I've installed lam-6.5.9-1 .Time being I'm running it on two machines.But it
seems tcp connection from the
the other end is not getting established. recon is running successfully but
lamboot is giving following error.What could be the reason?
(File lamhosts contains two entries:
master
192.168.10.130)
Output of command lamboot is :
lamboot -v lamhosts
LAM 7.1.1/MPI 2 C++/ROMIO - Indiana University
n-1<4664> ssi:boot:base:linear: booting n0 (master)
n-1<4664> ssi:boot:base:linear: booting n1 (192.168.10.130)
-----------------------------------------------------------------------------
The lamboot agent failed to read a message over a socket from the
newly-booted process. This should not happen (especially since TCP is
a guaranteed protocol).
*** PLEASE READ THIS ENTIRE MESSAGE, FOLLOW ITS SUGGESTIONS, AND
*** CONSULT THE "BOOTING LAM" SECTION OF THE LAM/MPI FAQ
*** (http://www.lam-mpi.org/faq/) BEFORE POSTING TO THE LAM/MPI USER'S
*** MAILING LIST.
You should probably check the following:
- Network connectivity: Ensure that messages can be passed reliably
over TCP using random ports.
- Environment / PATH settings: Ensure that you are running the same
version of LAM/MPI on all nodes. Sometimes premature disconnects
(and therefore this error message) may be caused if mismatched
versions of LAM are used on different nodes.

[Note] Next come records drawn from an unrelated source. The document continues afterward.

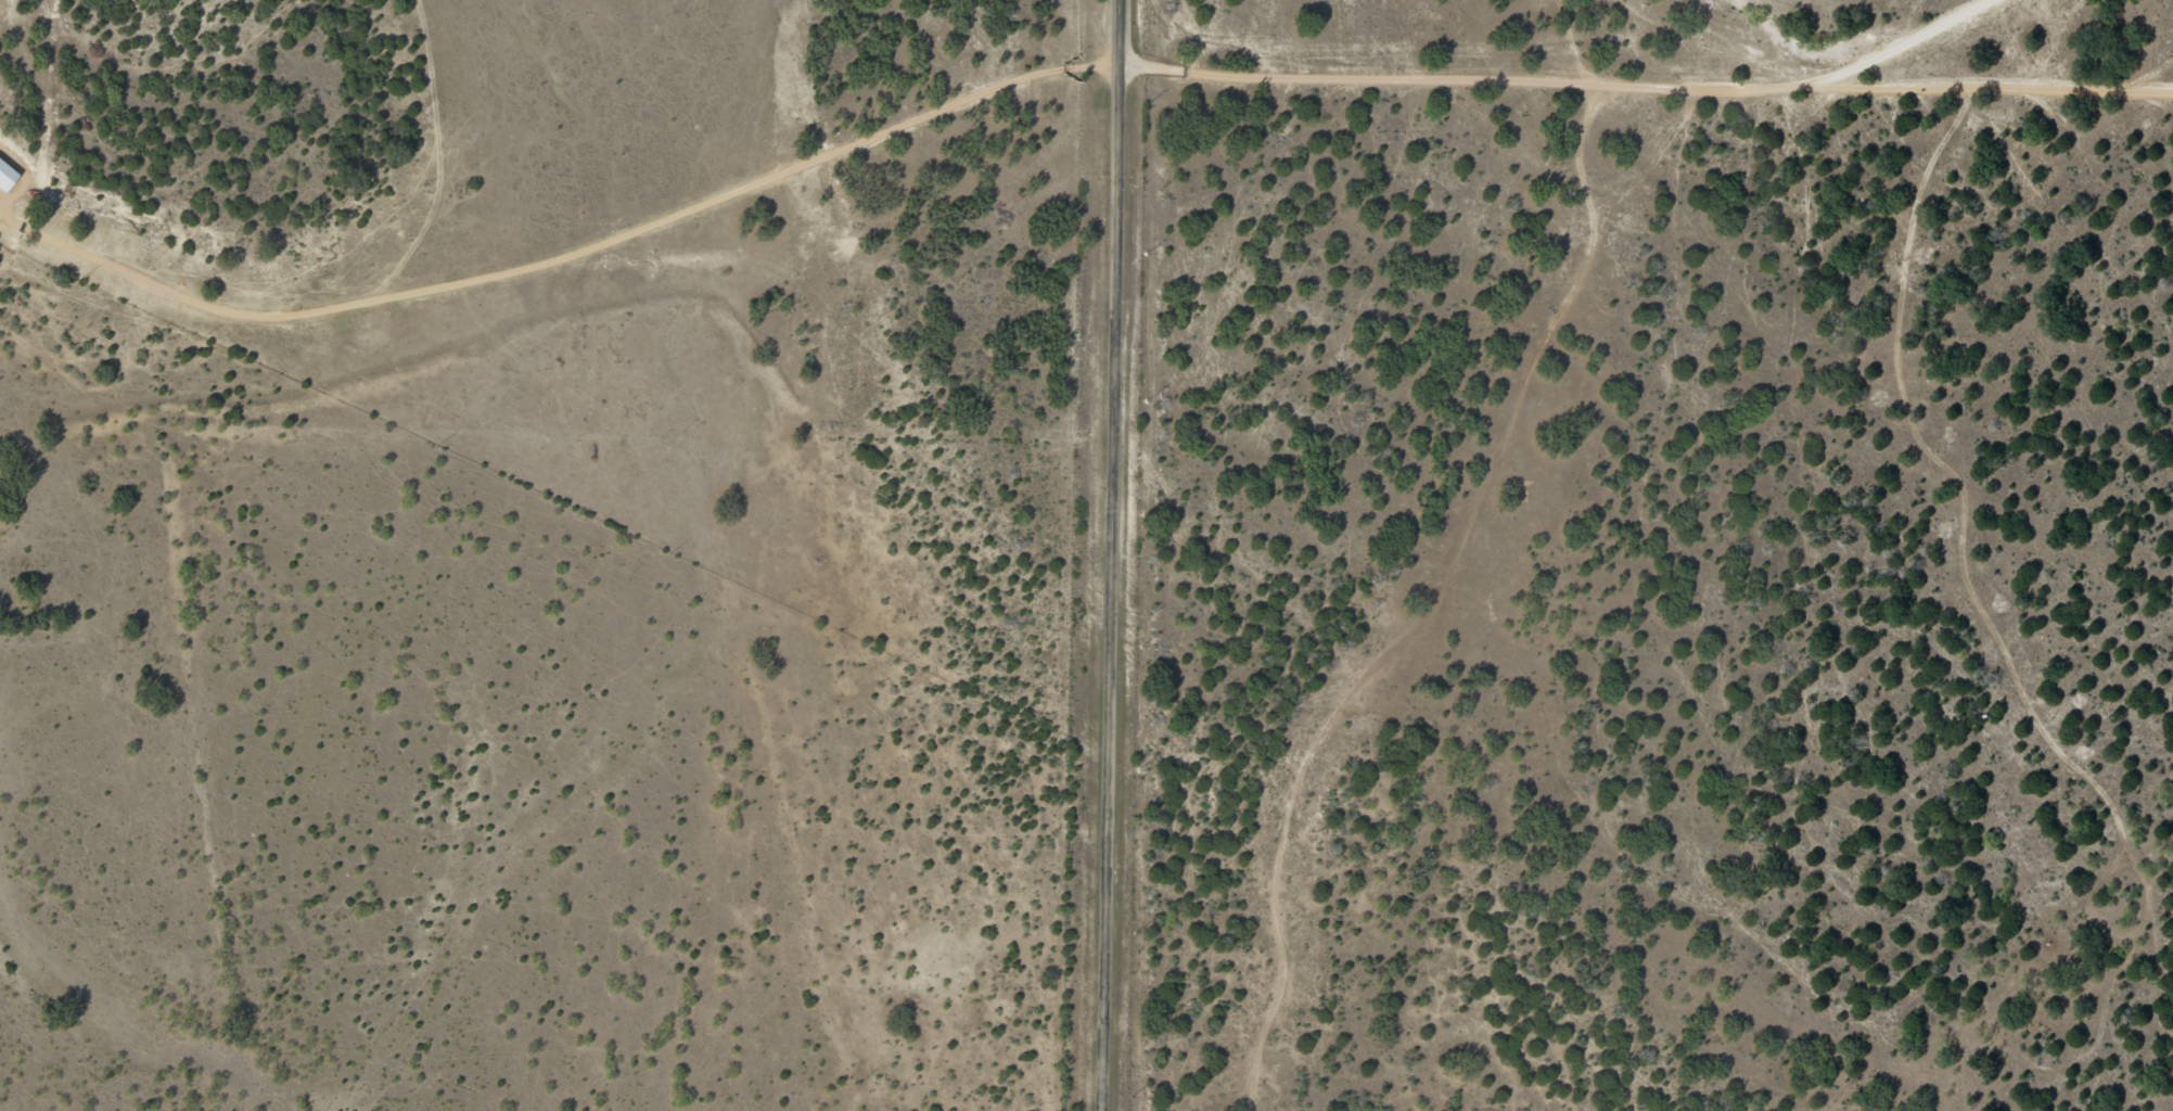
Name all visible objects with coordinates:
road: (1553, 80)
road: (1984, 89)
road: (552, 451)
road: (1112, 555)

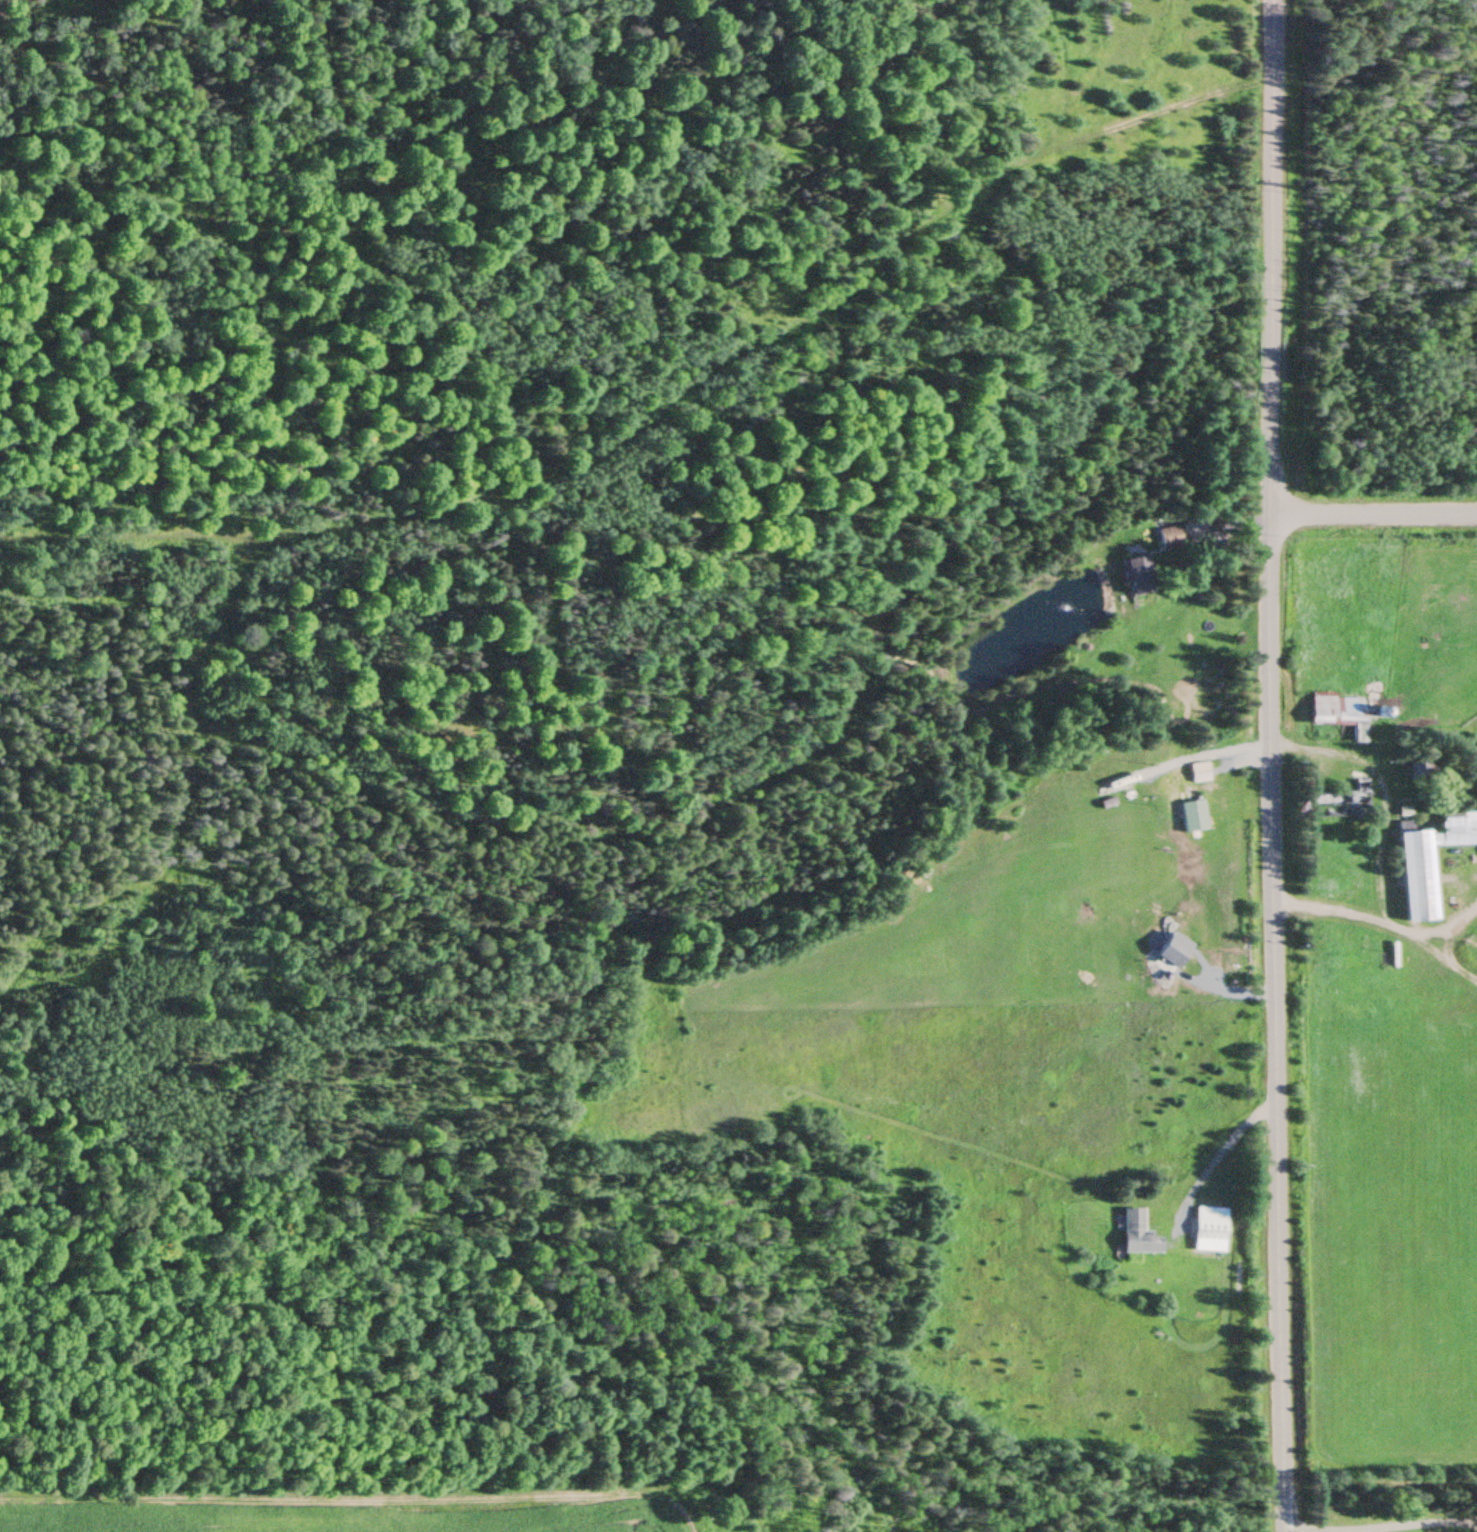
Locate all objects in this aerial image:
road: (1372, 513)
building: (1176, 536)
building: (1138, 575)
building: (1340, 714)
road: (1266, 766)
building: (1199, 774)
building: (1340, 804)
building: (1193, 817)
building: (1430, 864)
building: (1210, 1230)
building: (1137, 1234)
road: (1378, 1529)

- Node health: Ensure that the host where the newly-booted process was
launched is healthy and still available on the network.
-----------------------------------------------------------------------------
n-1<4664> ssi:boot:base:linear: aborted!
n-1<4670> ssi:boot:base:linear: booting n0 (master)
n-1<4670> ssi:boot:base:linear: booting n1 (192.168.10.130)
tkill: killing LAM...
n-1<4670> ssi:boot:base:linear: finished
lamboot did NOT complete successfully
--
Regards
Mahesh
|